An interpretation function $\mathcal{I}$ is one that takes non-logical symbols from a formal language, $L$ and assigns meaning to them by relating it to a universe, $\mathcal{U}$. It does this by mapping:

• Mapping constants to some element in $\mathcal{U}$ : $c\mapsto u\in \mathcal{U}$

• Mapping predicates to relations in $\mathcal{U}$ : $P(t_1,t_2,\dots ,t_n)\mapsto R\subset {\mathcal{U}}^n$

  • That is, a predicate is satisfied (returns true) only when certain elements from ${\mathcal{U}}^n$ are given as inputs.

• Function to a function defined in $\mathcal{U}$ : Function from $\mathcal{U}\to \mathcal{U}$

A formula, $\phi$ under an interpretation, $\mathcal{I}$ is notated as:

$$[[\phi ]{]}_{\mathcal{I}}=\text{φ under the interpretation I}$$

Logical Constants

Technically, an interpretation can assign meaning to connectives and quantifiers. However, in predicate logic and propositional logic, we treat these symbols as logical constants. That is, they remain fixed under every interpretations.

In Propositional Logic §

If we operate under the assumption that connectives ($\wedge ,\vee ,\to ,\neg$) are logical constants, then a valuation is sufficient to be an interpretation, because we have mapped everything:

• Propositions are mapped under a valuation
• Connectives are treated as logical constants (so we didn’t need an interpretation function for it)

However, if assume that these connectives also need an interpretation, then, an interpretation is an extension of a valuation. A valuation only maps atoms, but we still, need to define our connectives.

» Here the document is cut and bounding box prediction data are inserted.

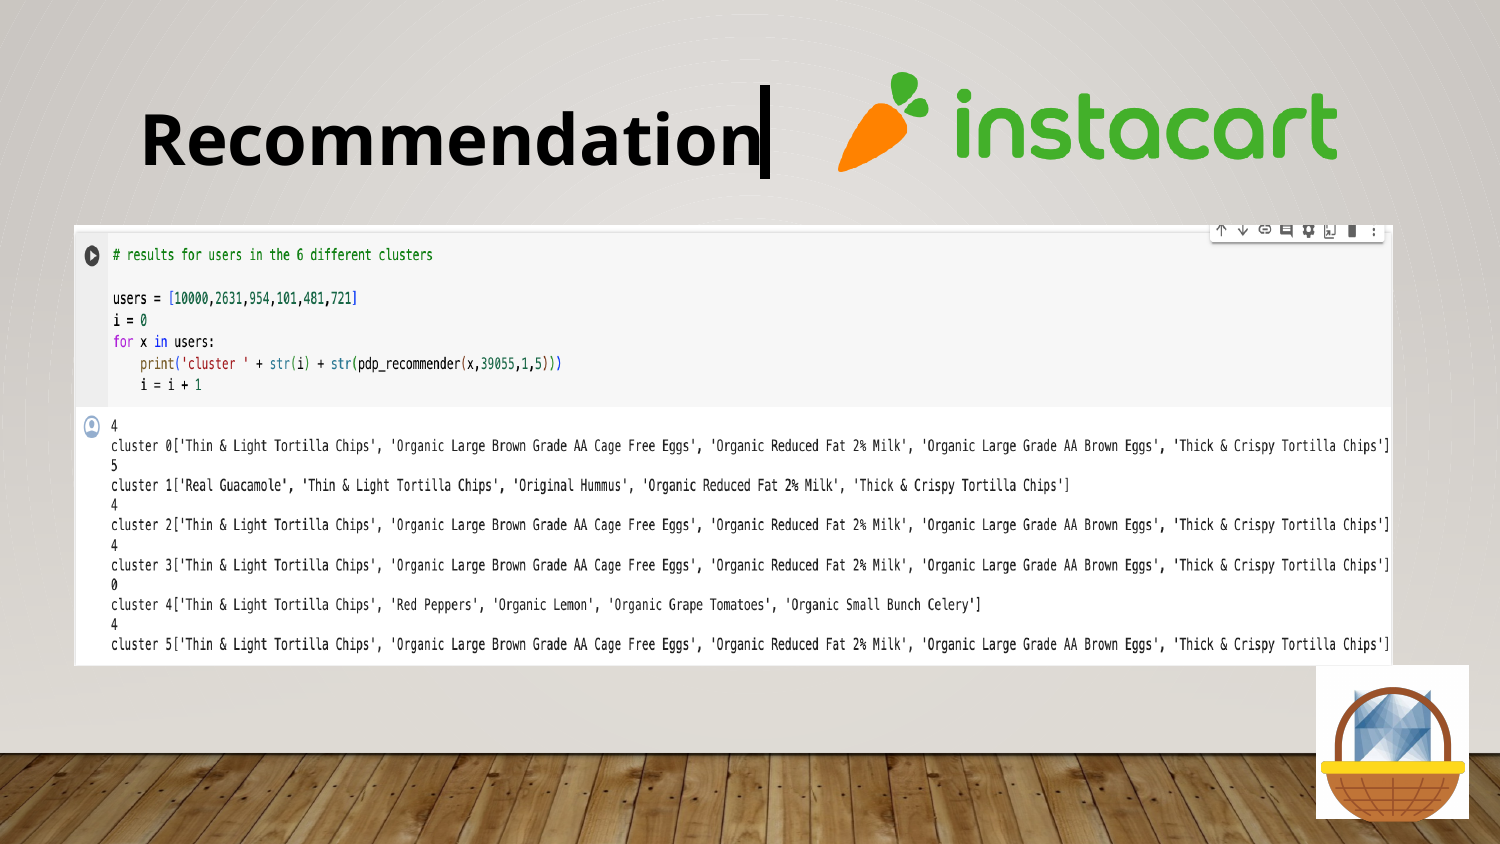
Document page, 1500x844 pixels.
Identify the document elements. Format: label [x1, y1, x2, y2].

picture [0, 753, 1500, 844]
text_box [1315, 665, 1470, 822]
picture [74, 225, 1393, 666]
text_box [139, 0, 1393, 225]
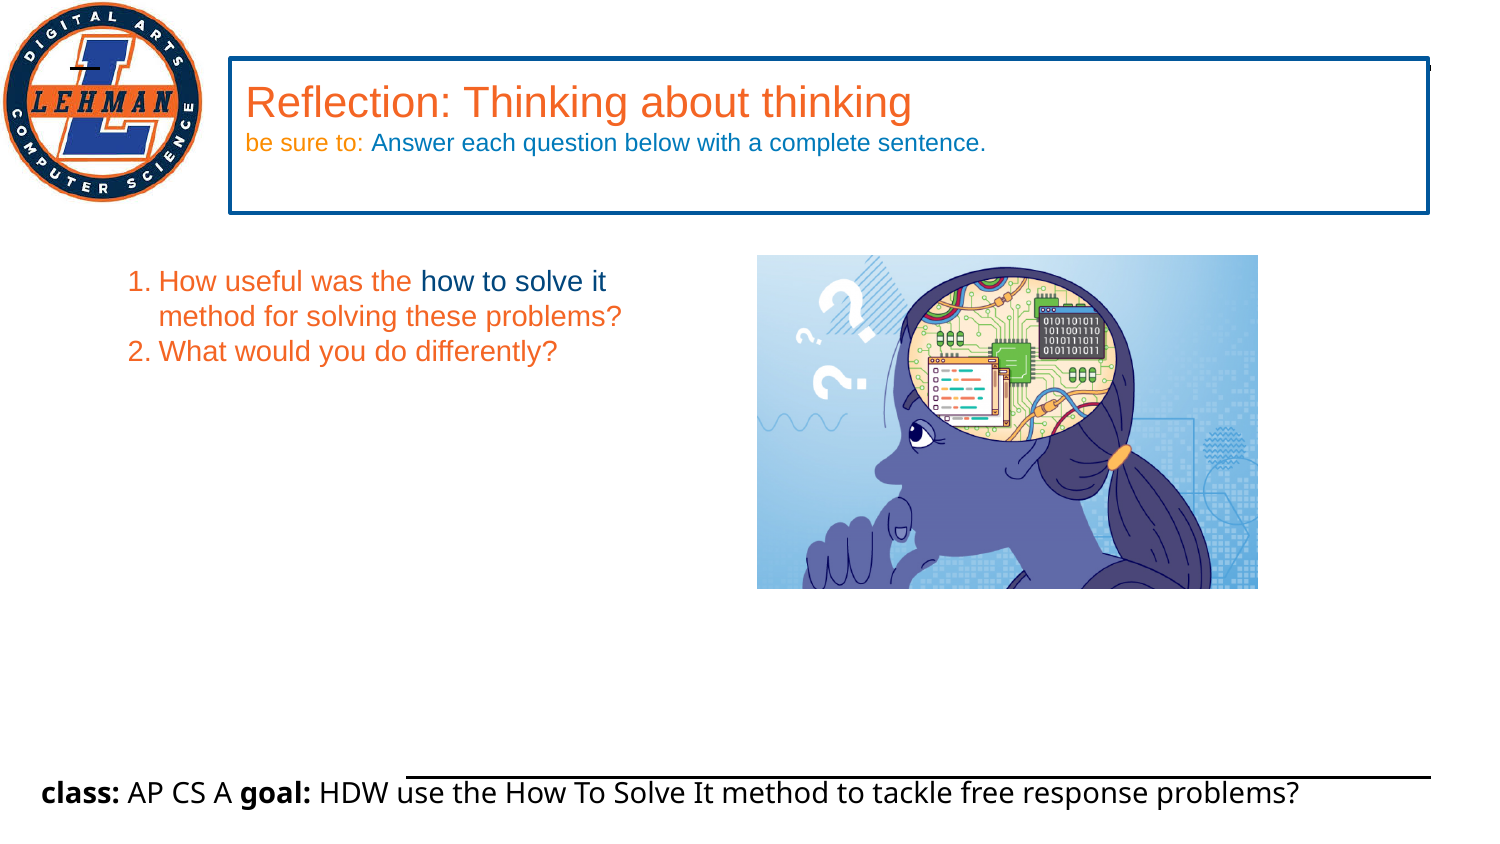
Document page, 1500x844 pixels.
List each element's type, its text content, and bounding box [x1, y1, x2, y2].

picture [0, 0, 204, 204]
text_box Reflection: Thinking about thinking be sure to: Answer each question below with a complete sentence. [230, 58, 1429, 213]
picture [756, 254, 1259, 589]
text_box How useful was the how to solve it method for solving these problems? What would you do differently? [127, 262, 666, 368]
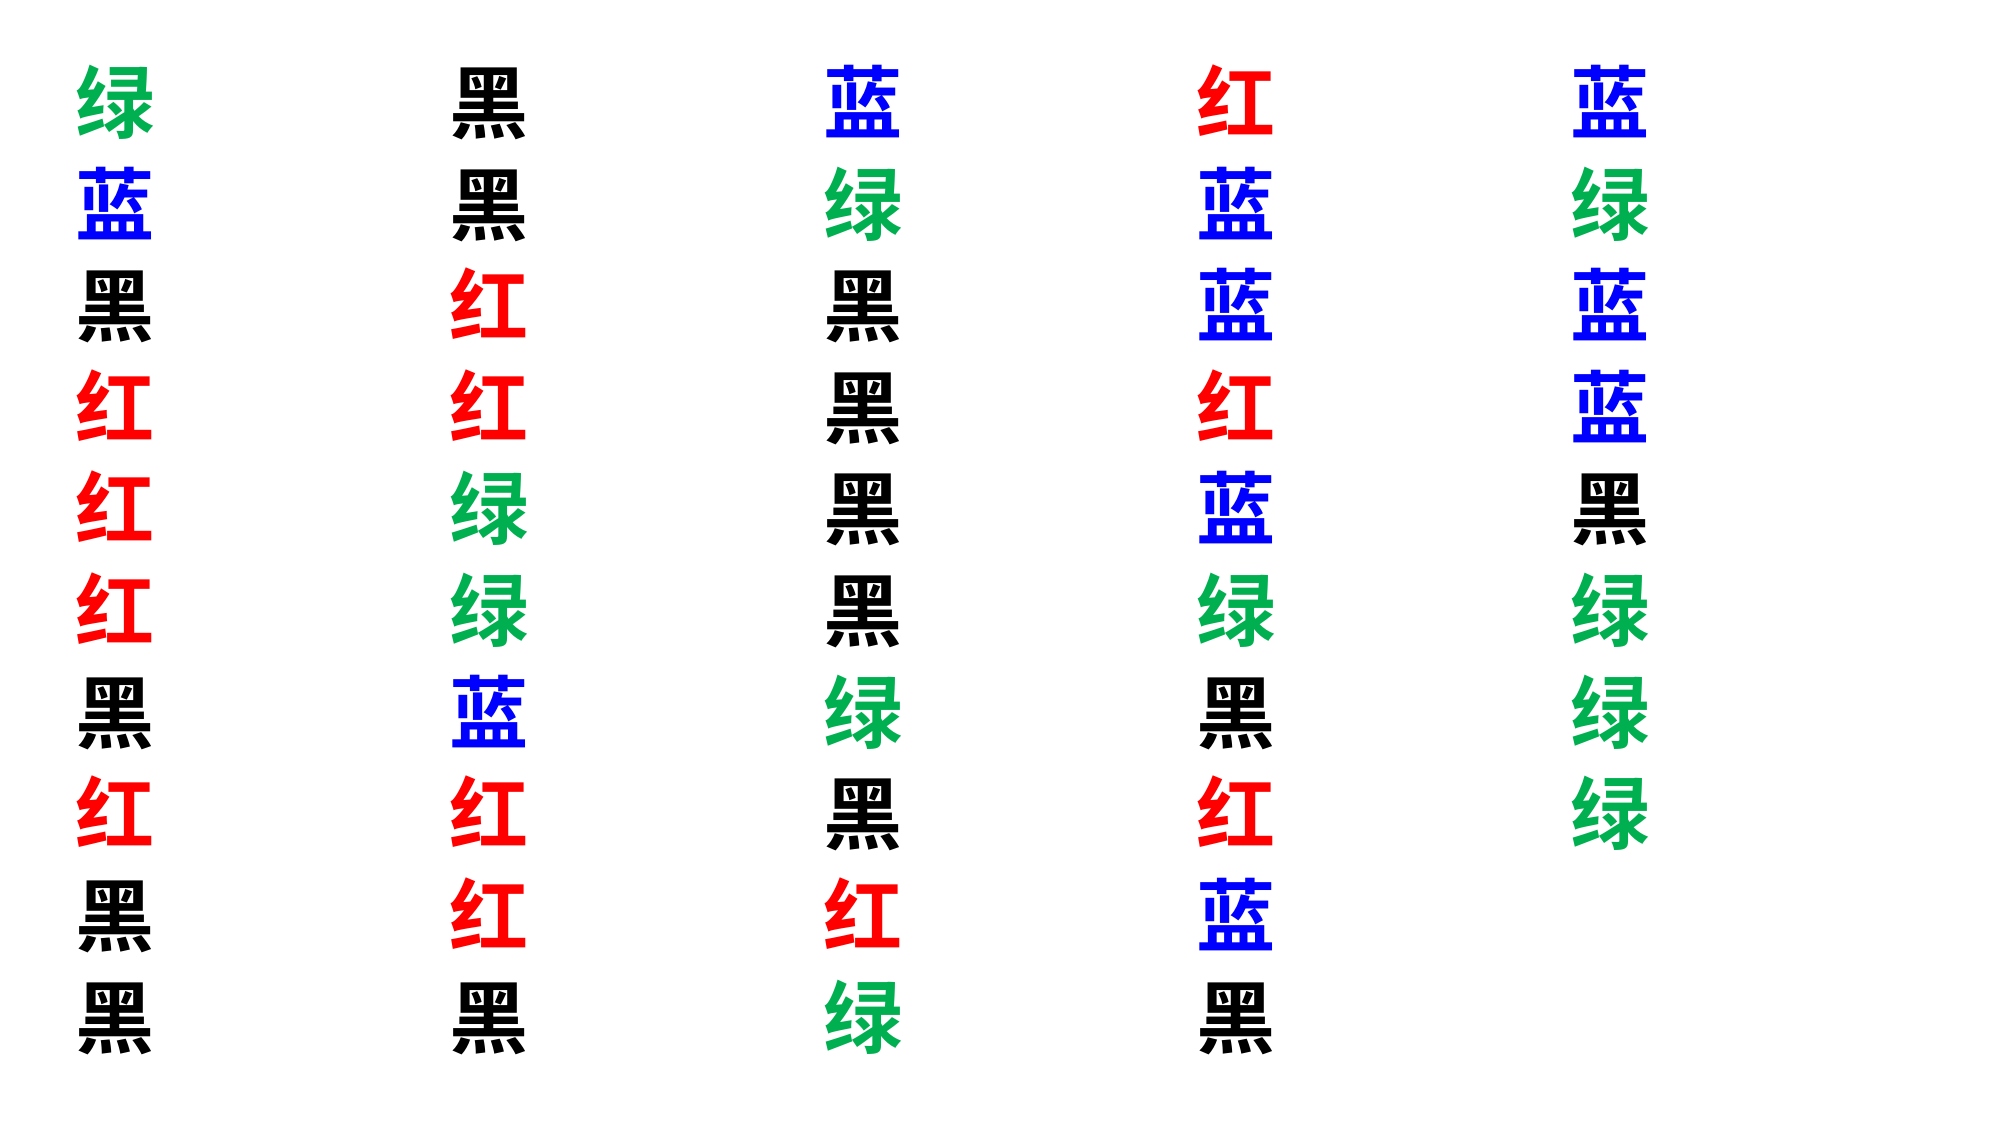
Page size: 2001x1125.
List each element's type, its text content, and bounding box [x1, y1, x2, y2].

list 绿 蓝 黑 红 红 红 黑 红 黑 黑 黑 黑 红 红 绿 绿 蓝 红 红 黑 蓝 绿 黑 黑 黑 黑 绿 黑 红 绿 红 蓝 蓝 红 蓝 绿 黑 红 蓝 黑 蓝 绿 蓝 蓝 黑 绿 绿 绿 [60, 39, 1960, 1076]
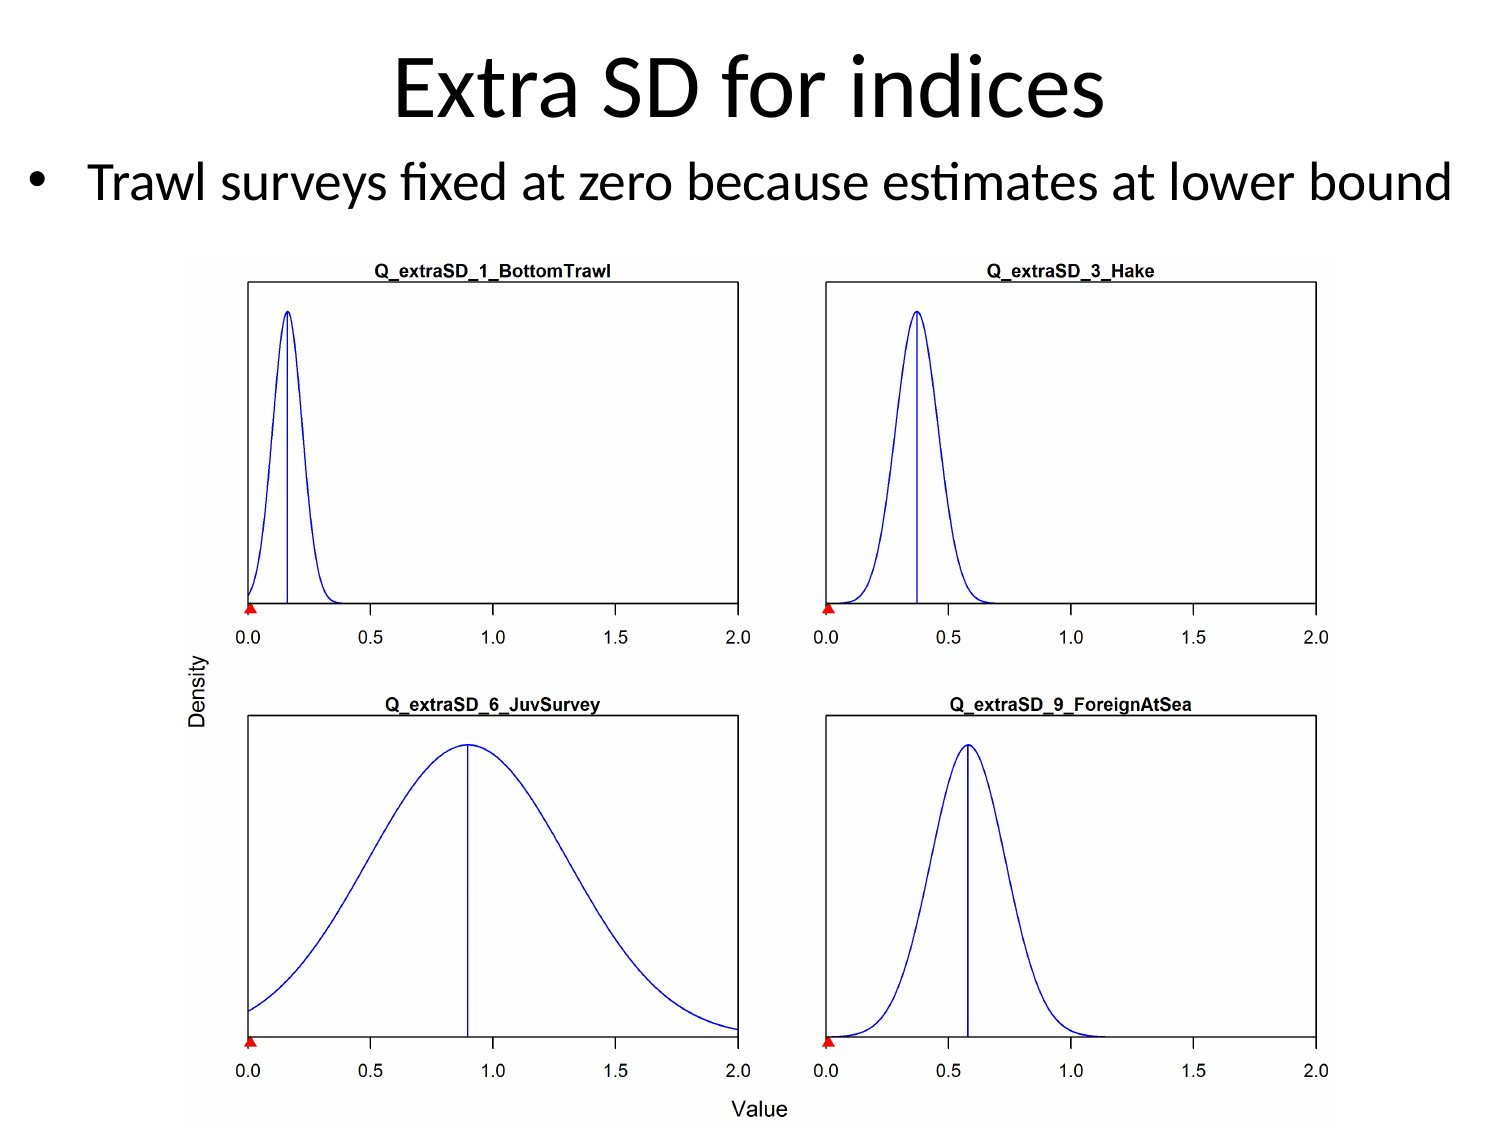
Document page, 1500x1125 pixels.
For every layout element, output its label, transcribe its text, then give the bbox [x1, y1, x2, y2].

Essentially, the universe is simply the two truth values $\{\perp ,\top \}$.

Examples §

• We can have the standard interpretation of $+,\times$ in the set $\mathbb{Z}$ which makes $+$ a function that maps $\mathbb{Z}\to \mathbb{Z}$

Example : Black & White §

Let $\mathcal{U}=\{\text{white, black}\}$ (all integers) and let $\mathcal{I}$ be the interpretation function mapping:

• the constants $b\mapsto \text{black},w\mapsto \text{white}$
• the predicate $W\mapsto \{\text{white}\}$ (is it white?)
• the function $S=\{\text{white}\mapsto \text{black},\text{black }\mapsto \text{white}\}$ (a ‘swapping’ function)

Under this interpretation, we have:

• $W(b)$ is false
• $W(w)$ is true
• $W(S(b))$ is true

While this is still useful, we are limited to only talking about constants. We can either:

• Use logical quantifiers: $\forall xW(x)$ is false but $\exists yW(y)$ is true
• Use variable assignment.